**PROBLEM DESCRIPTION**. From the post on Linux console blanking below, set down word for word the stretch that begins at "Wandering Thoughts archives" and ends after "blanking their consoles.".

**EXERCISE PASSAGE**.
Wandering Thoughts archives

2020-11-06

Console blanking now defaults to off on Linux (and has for a while)

For a long time, if you left a Linux machine sitting idle at a text console, for example on a server, the kernel would blank the display after a while. Years ago I wrote an entry about how you wanted to turn this off on your Linux servers, where at the time the best way to do this was a kernel parameter. For reasons beyond the scope of this entry, I recently noticed that we were not setting this kernel parameter on our Ubuntu 18.04 servers yet I knew that they weren't blanking their consoles.

(Until I looked at their /proc/cmdline, I thought we had just set 'consoleblank=0' as part of their standard kernel command line parameters.)

It turns out that the kernel's default behavior here changed back in 2017, ultimately due to this Ubuntu bug report. That bug led to this kernel change (which has a nice commit message explaining everything), which took it from an explicit ten minutes to implicitly being disabled (a C global variable without an explicit initializer is zero). Based on some poking at the git logs, it appears that this was introduced in 4.12, which means that it's in Ubuntu 18.04's kernel but not 16.04's.

**Items listed in a dataset**.
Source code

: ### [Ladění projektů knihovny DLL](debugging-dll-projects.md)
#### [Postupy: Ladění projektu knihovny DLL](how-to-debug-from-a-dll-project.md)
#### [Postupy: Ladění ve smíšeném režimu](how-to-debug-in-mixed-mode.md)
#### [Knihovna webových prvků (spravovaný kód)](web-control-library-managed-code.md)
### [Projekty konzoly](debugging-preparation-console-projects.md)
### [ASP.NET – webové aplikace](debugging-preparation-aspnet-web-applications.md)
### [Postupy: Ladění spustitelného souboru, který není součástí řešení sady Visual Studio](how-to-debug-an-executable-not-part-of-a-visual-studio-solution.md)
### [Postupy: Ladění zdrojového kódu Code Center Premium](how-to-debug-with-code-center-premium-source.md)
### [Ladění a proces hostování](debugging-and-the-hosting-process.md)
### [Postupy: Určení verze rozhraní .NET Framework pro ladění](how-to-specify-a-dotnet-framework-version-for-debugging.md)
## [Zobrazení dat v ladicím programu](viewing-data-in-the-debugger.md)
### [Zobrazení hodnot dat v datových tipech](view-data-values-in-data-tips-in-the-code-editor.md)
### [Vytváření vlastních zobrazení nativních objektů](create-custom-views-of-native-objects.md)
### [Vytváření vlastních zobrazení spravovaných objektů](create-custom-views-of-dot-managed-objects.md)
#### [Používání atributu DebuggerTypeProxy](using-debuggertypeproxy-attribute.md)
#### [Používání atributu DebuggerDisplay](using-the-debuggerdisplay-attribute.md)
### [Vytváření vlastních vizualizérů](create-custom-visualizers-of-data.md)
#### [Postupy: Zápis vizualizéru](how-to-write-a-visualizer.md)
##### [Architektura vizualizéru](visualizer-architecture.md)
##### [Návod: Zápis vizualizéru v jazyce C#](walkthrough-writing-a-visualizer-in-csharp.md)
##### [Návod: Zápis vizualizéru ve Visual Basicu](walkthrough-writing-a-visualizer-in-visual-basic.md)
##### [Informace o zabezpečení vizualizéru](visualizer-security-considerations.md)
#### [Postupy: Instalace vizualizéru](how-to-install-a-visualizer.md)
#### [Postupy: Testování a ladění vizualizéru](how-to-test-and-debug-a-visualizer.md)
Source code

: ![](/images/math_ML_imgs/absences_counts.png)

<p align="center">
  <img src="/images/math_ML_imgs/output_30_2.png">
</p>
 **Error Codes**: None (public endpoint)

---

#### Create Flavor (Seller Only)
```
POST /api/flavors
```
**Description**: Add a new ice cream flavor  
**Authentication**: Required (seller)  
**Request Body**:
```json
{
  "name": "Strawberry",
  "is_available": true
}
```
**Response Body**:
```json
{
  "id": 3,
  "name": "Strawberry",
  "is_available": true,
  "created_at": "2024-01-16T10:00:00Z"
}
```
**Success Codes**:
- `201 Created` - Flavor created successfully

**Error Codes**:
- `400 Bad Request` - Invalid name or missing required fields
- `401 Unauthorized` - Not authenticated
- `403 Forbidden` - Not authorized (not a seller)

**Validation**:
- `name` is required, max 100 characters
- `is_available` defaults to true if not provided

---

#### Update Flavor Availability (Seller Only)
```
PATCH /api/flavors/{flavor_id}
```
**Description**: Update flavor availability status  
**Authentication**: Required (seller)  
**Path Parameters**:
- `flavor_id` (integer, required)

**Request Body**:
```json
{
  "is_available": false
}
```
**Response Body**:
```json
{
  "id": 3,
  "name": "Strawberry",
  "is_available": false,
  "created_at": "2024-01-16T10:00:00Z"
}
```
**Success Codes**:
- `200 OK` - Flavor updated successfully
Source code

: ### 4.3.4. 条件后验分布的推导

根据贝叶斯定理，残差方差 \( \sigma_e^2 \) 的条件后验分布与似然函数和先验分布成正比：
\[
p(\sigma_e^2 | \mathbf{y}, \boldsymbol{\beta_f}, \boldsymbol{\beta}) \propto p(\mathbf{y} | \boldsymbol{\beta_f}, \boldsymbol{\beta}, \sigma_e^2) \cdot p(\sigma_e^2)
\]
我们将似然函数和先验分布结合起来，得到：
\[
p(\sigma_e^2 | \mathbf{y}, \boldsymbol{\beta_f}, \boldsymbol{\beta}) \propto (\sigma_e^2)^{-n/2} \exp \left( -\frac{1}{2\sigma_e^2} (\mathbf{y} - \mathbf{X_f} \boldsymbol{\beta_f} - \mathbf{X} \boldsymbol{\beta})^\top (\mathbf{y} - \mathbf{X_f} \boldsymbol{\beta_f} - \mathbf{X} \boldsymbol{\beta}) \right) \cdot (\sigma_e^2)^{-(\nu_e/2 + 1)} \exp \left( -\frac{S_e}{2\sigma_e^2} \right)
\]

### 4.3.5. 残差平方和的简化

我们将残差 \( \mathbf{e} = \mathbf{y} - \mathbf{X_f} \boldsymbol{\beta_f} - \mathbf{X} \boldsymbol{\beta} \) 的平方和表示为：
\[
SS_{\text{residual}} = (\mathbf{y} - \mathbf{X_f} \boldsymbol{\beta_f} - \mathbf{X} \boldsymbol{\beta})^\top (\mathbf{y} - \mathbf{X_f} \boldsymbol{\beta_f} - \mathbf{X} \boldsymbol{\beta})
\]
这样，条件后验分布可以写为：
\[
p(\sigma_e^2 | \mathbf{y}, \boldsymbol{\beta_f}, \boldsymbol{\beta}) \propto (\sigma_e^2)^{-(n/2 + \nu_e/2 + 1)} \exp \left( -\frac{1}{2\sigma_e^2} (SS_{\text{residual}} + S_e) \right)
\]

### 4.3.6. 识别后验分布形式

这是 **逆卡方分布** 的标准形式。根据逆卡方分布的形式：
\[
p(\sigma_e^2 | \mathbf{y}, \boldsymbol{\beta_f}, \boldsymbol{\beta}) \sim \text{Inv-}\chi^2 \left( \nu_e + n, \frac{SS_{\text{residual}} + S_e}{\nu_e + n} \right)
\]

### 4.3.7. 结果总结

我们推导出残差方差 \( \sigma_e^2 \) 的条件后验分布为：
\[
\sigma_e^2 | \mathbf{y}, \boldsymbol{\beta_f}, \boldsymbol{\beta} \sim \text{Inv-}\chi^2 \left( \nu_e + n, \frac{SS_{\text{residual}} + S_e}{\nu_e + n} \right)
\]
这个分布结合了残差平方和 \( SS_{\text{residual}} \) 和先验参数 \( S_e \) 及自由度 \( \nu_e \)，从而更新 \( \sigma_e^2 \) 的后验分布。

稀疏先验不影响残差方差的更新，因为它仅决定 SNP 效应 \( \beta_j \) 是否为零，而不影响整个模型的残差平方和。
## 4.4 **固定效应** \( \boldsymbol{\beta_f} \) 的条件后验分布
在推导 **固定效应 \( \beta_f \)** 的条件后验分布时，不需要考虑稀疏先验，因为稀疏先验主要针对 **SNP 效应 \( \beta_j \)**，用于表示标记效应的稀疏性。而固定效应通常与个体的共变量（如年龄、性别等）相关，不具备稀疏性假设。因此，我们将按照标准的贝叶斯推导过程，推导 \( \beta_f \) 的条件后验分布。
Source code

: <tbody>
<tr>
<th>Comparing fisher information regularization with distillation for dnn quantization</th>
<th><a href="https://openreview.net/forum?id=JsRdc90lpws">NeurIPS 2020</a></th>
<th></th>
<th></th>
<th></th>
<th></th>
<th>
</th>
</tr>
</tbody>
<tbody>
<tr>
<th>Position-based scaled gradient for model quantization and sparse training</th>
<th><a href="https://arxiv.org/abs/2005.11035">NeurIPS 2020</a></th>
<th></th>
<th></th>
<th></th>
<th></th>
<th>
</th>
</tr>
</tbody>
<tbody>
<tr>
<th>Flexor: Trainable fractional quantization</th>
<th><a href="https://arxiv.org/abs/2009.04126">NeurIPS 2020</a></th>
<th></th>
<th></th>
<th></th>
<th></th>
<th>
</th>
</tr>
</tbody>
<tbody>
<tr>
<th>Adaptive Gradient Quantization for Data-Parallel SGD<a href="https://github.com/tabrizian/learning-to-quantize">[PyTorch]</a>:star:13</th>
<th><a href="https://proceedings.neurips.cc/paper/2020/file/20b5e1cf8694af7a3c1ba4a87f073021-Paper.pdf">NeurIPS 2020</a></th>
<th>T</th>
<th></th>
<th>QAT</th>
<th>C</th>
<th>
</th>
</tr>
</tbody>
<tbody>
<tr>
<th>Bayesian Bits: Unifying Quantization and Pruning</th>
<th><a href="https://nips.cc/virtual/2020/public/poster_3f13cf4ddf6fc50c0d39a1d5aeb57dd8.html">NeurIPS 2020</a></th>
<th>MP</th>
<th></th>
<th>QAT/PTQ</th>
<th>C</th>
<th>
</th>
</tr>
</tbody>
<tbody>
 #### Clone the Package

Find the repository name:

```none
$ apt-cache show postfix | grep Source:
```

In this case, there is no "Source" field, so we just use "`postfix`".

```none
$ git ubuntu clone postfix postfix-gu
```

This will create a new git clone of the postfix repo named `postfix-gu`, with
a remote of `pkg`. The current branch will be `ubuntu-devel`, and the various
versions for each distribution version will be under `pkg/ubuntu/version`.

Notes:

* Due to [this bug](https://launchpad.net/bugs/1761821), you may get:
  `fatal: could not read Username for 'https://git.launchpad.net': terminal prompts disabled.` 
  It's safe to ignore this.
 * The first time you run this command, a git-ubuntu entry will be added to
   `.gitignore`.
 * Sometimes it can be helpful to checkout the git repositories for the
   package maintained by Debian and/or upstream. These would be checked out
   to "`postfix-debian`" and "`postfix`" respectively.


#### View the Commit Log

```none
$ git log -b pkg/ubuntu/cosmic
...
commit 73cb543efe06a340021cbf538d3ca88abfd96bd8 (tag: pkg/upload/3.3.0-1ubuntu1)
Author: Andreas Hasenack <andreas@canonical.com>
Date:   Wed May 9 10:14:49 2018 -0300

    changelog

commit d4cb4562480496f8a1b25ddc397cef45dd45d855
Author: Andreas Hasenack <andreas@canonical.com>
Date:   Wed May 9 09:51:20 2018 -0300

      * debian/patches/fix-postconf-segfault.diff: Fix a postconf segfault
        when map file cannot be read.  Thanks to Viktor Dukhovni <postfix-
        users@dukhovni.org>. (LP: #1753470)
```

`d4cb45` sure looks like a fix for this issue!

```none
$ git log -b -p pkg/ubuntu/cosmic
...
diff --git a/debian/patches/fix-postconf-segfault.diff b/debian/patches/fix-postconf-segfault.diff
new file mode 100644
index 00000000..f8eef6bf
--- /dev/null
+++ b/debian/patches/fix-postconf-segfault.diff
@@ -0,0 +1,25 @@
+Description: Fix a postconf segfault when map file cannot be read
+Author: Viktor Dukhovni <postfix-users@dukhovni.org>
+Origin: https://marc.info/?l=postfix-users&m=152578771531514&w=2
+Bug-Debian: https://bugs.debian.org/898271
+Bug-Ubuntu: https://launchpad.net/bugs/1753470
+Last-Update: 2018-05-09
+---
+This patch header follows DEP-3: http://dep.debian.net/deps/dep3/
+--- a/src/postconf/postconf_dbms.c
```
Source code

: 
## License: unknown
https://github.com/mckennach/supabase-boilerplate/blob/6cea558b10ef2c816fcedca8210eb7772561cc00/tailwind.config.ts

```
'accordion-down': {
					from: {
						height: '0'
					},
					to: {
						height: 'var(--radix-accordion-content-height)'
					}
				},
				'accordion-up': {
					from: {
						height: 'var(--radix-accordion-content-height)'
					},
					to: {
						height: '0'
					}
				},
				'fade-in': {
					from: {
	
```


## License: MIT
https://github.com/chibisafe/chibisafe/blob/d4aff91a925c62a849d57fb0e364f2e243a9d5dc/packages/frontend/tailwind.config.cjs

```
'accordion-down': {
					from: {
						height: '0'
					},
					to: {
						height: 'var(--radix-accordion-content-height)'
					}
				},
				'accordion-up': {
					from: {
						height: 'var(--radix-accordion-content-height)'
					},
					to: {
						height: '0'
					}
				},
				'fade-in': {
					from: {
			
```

**SOLUTION**.
Wandering Thoughts archives

2020-11-06

Console blanking now defaults to off on Linux (and has for a while)

For a long time, if you left a Linux machine sitting idle at a text console, for example on a server, the kernel would blank the display after a while. Years ago I wrote an entry about how you wanted to turn this off on your Linux servers, where at the time the best way to do this was a kernel parameter. For reasons beyond the scope of this entry, I recently noticed that we were not setting this kernel parameter on our Ubuntu 18.04 servers yet I knew that they weren't blanking their consoles.